Menyadari beliau wellcome, maka saya tanyakan dari depan. Sekalian saja. Untuk menuju bagian dalam, di kanan kirinya berjejer lilin beraneka ragam ukuran. Dari lilin  berukuran paling kecil sampai ke lilin berukuran paling besar. Di belakang lilin, ada dua arca ukuran besar di sisi kanan dan kirinya. Di bagian kanan, kata beliau, adalah dewa penglihatan. Sedangkan di bagian kirinya adalah dewa pendengaran. Beliau menjelaskan, bahwa 2 indra inilah (penglihatan dan pendengaran) yang sering membuat manusia tergelincir ke kesalahan. 

Saya bertalksoul. Perjalanan untuk menuju Gusti itu, sebenarnya diterangi cahaya. Light will guide you home, seperti kata Coldplay di fix you. Cahaya itu intensitasnya beragam. Mulai dari redup di awal perjalanan, hingga sangat terang di pintu depan menuju-Nya. Namun rasa sudah berada di depan pintunya itu seringnya membuat tergelincir, merasa apa yang dilihat oleh mata dan apa yang didengar oleh telinganya, adalah kebenaran. Padahal, tak semuanya begitu. Ada rahasia di balik rahasia. Ada sisi batin, dibalik sisi lahir. Pun masih ada ruh, dari jiwa yang selama ini disangkakan sebagai kedalaman. Jangan mudah percaya apa yang dilihat mata, dan jangan mudah meyakini apa yang didengar telinga. Gunakan juga mata batin dan pendengaran jiwa. 




Saat berada di depan, hanya ada kongliong, tak ada pintunya. Yang nampak di depan mata, adalah sebuah arca yang begitu cantik, yang diapit oleh dua buah arca lainnya, dan di bagian bawah ada lagi satu arca. Mengetahui saya bingung, beliau menjawab tanpa ditanya. "Yang di tengah, itu Dewi Laut. Yang di kiri Budha Sakyamuni, yang di kanan .... (maaf saya lupa), dan yang di bawah Dewi Laut, itu Dewa Bumi." Saya cuma manggut-manggut. "Dewi Laut di kepercayaan Tionghoa ini, kalau di jawa, disebut Ratu Pantai Selatan," lanjut beliau. "Oo iya pak. Beda nama tapi sama maknanya ya," celetuk saya. "Lha iya, kan begitu ya. Namanya beda-beda, tapi maknanya sama. Jalannya beda-beda tapi tujuannya sama. Kan kelenteng ini juga menghadap ke selatan." Ucapan itu sontak membuat saya terkejut. "Lho menghadap ke selatan ya pak? Kebiasaan saya kalau di tempat baru, suka lupa arah mata angin." Beliau tersenyum, "Kan bisa melihat arah mataharinya." Saya tertawa pelan, "Mataharinya tertutup awan pak." Beliau ikutan tersenyum, "Ya gunakan mata batin."  
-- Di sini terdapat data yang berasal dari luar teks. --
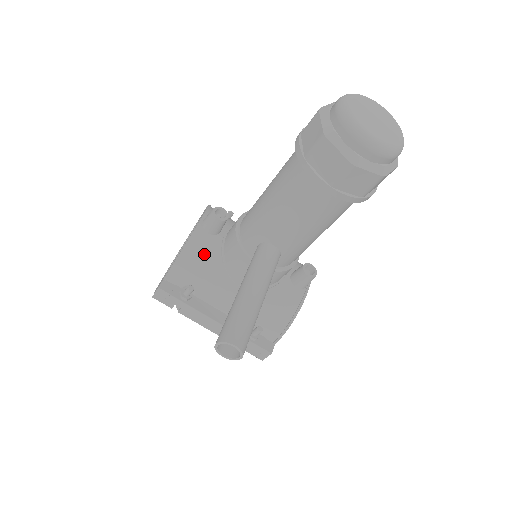
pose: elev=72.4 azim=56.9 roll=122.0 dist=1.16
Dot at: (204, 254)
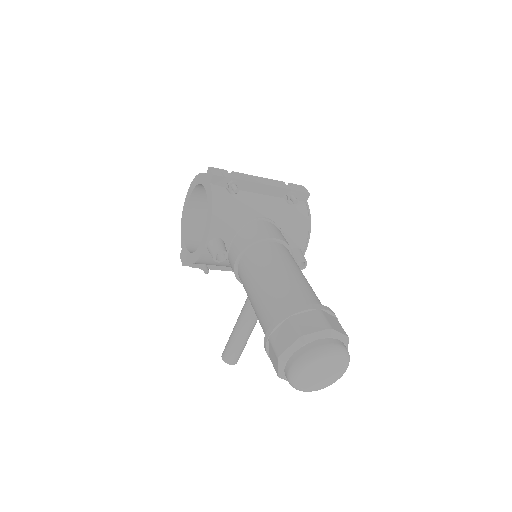
Dot at: (212, 262)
"Yang di paling depan itu perlambang Tuhan," ucap beliau tiba-tiba. "Yang mana pak?" Telunjuknya menunjuk ke satu arah. Mata ini mengikutinya. "Tuhan yang sudah tak bersimbol. Kalau Dewa masih bersimbol, ada bentuk arcanya. Kalau Tuhan, gak ada." Saya terdiam, merenungkan ucapannya. Lalu kami meneruskan obrolan terkait pemahaman agama. Walau agama kami berbeda, dengan ritual yang tentu saja berbeda, namun kami sama-sama memahami tentang makna dibalik nama yang berbeda. Obrolan yang menarik. Saya mendapatkan teman ngobrol yang seru dan seimbang. "Penglihatan matanya dijaga ya, juga pendengarannya. Jangan hanya melihat yang terlihat dan mendengar ya terdengar saja ya," pesannya ketika saya menyudahi melihat isi kelenteng, untuk kemudian beranjak ke sisi depan. 
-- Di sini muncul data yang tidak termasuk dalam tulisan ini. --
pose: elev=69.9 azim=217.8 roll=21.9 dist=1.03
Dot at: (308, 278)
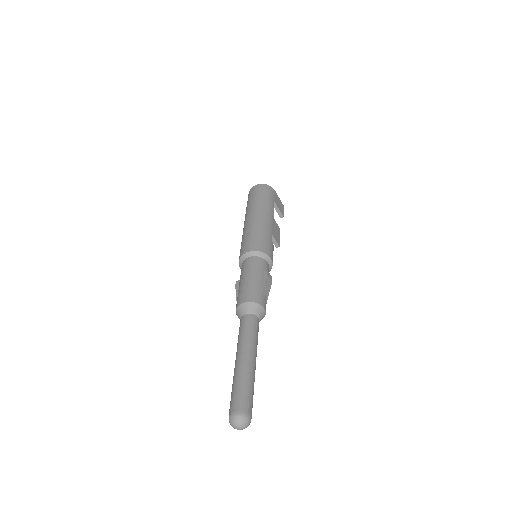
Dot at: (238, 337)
Yang beliau maksudkan itu, berada di sisi bagian depan. Sendirian dalam bangunan berbentuk segi delapan, yang terpisah dengan bangunan kelenteng. Mungkin segi delapan yang dimaksudkan ini menggambarkan tentang 8 arah mata angin. Di bagian bawahnya, terdapat arca naga yang berlatarkan laut. Sedangkan di sisi kanan dan kirinya, ada 2 buah bangunan menara segi delapan yang setiap sisi bangunannya diisi beragam dewa. Sementara di depannya lagi, ada 12 arca hewan yang melambangkan shio dalam budaya Tionghoa. Yaitu tikus, kerbao, macan, kelinci, naga, ular, kuda, kambing, monyet, ayam, anjing, dan babi. 
Saya sungguh menikmatinya. Menikmati kedamaian tiada tara. Kelenteng yang mendamaikan, berlatar pemandangan laut yang indah. Debur ombak dan semilir angin yang melenakan dan semakin membuat diri merasakan belaian semesta. 
Semoga semua mahluk penghuni semesta senantiasa berbahagia, dan hidup dalam keseimbangan serta keselarasan.